His voice cuts off so suddenly that I look up. Somewhere behind the haze of panic and grief, I register that Anatoly looks sick.
His face is still pale from the news about Dante, but now, Anatoly is staring down at the floor.
At a smear of blood on the white tile.
I run the last few minutes back and can’t understand where it came from. Was Mikhail bleeding? Did I hurt myself when I fell?
I turn back to Anatoly and he’s looking down at his arm now. At a red spot on his forearm. The same arm he just curled underneath me to lift me off the floor.
“Are you hurt?” It comes out in a hoarse whisper.
Anatoly jumps. Like he was so deep in his head he forgot I was here. He shakes his head slowly. “It’s not mine, Viv.”
“Then whose?—?”
No.
Even as I stand up, I don’t believe it. I can’t. Life has been a bitch to me more times than I can count, but she’s not a monster. Surely, I’ve had enough slices of shit pie for a lifetime. I don’t need a double helping on the worst day of my life.
But I grab the back of my shorts and they’re wet. My fingers come away bloody. The stool I was sitting on is smeared with blood. It’s bright red. Fresh.
“No,” I whisper like that might make all of this disappear. “This isn’t happening.”
My eyes flicker back and forth over all the evidence, taking it in but not absorbing it. Meanwhile, Anatoly grabs his keys and loops his arm through mine.
We’re halfway to the garage door before I dig my heels in. “We can’t leave.”

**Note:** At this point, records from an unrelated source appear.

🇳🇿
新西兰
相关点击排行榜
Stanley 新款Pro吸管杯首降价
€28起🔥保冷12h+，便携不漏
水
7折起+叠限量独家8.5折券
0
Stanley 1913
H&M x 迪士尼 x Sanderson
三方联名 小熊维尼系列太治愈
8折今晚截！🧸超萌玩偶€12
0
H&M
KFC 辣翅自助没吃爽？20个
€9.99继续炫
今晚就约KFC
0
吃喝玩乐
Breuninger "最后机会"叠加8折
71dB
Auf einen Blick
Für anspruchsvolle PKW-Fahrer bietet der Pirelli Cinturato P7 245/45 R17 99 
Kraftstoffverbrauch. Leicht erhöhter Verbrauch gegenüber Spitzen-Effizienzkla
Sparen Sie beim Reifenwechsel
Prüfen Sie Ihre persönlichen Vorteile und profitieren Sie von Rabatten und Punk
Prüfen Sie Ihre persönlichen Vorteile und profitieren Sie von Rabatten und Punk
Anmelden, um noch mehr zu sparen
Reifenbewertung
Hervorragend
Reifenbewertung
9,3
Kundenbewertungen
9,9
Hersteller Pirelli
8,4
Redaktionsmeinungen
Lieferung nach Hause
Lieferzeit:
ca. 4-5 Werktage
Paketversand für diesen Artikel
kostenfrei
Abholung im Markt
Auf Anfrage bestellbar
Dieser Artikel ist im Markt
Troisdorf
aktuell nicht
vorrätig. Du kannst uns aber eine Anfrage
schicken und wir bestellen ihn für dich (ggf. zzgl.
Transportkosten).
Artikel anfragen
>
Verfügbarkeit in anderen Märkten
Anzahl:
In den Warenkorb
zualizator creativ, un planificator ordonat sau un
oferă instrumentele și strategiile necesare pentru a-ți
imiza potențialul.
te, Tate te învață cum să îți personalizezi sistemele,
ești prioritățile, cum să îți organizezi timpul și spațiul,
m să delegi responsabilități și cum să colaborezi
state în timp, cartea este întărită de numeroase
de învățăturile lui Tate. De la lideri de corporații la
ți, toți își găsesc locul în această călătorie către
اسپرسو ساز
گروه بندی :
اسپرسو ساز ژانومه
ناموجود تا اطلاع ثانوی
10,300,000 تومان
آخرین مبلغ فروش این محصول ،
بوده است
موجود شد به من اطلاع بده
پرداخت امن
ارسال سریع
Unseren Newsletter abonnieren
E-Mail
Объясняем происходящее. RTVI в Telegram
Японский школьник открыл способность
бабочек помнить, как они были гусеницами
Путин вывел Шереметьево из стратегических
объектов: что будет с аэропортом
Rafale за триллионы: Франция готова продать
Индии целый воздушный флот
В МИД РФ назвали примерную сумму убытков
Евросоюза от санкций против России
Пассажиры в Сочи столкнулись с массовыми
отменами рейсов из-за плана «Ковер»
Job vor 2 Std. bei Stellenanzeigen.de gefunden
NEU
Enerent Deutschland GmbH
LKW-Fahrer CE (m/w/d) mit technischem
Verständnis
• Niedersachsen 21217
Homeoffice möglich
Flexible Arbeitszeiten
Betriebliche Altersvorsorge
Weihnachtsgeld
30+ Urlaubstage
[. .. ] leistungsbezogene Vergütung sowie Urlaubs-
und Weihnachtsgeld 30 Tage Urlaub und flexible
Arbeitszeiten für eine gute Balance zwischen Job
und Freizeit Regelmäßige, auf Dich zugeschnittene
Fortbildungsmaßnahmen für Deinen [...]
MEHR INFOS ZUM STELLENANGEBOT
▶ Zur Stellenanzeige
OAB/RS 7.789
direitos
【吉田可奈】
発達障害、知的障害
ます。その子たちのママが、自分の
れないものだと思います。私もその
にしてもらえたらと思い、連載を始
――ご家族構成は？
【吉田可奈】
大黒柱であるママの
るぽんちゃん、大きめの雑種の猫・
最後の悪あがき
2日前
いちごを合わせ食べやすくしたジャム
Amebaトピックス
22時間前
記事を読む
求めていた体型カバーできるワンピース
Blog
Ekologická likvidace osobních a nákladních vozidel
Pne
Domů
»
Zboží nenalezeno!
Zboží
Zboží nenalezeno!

“You’re bleeding, Viv.” He explains it slowly, sounding out every syllable.
“Dante is missing,” I respond just as slowly. “We have to stay here.”
“You need to go to a hospital. You could be—Fuck, I don’t know! But you’re pregnant and I know this isn’t good.”
“Not good” is an understatement. This is cruel and unusual punishment. My son is missing and now, I can’t even keep the child in my own womb safe? I’m a failure.
Guilt threatens to bring me to my knees again, but I don’t have time for that. It isn’t helpful now.
Anatoly pulls me towards the door. “We have to go.”
“We can’t leave. Mikhail told us to stay here!”
He did, didn’t he? I don’t remember what he said. Everything after “Dante is missing” is a blur.
“If he knew you were bleeding, he’d tell me to get you to a hospital,” he argues. “There is no way I’m letting anything happen to you or your baby on my watch. We need to go.”
I pull back, sliding my wrist out of his grip. “What if Dante calls?”
As soon as the words are out of my mouth, I know it’s ridiculous. Dante doesn’t have a phone. He wouldn’t even know my number if he had one.
“What if he comes back?” I try again, but… no. I blow out a shuddering breath. “He doesn’t know the address. He can’t—He’s too little to find his way back.”
He’s alone and helpless and he needs me and I’m not there.
Anatoly grabs my shoulders, dipping down so he’s looking in my eyes. “Dante doesn’t need to be able to find his way back, because Mikhail is looking for him. Mikhail is going to find him.”
My chest hitches with a sob. “I should be out there, too. He’s my baby, Nat.”
Anatoly’s eyes go glassy and he pulls me close, squeezing hard. I can tell he needs a hug as much as I do. But when he lets me go, his eyes are clear and his jaw is set. “Mikhail is going to find Dante and he’ll make sure whoever did this pays with their life. In the meantime, I’m taking you to the hospital whether you want to go or not.”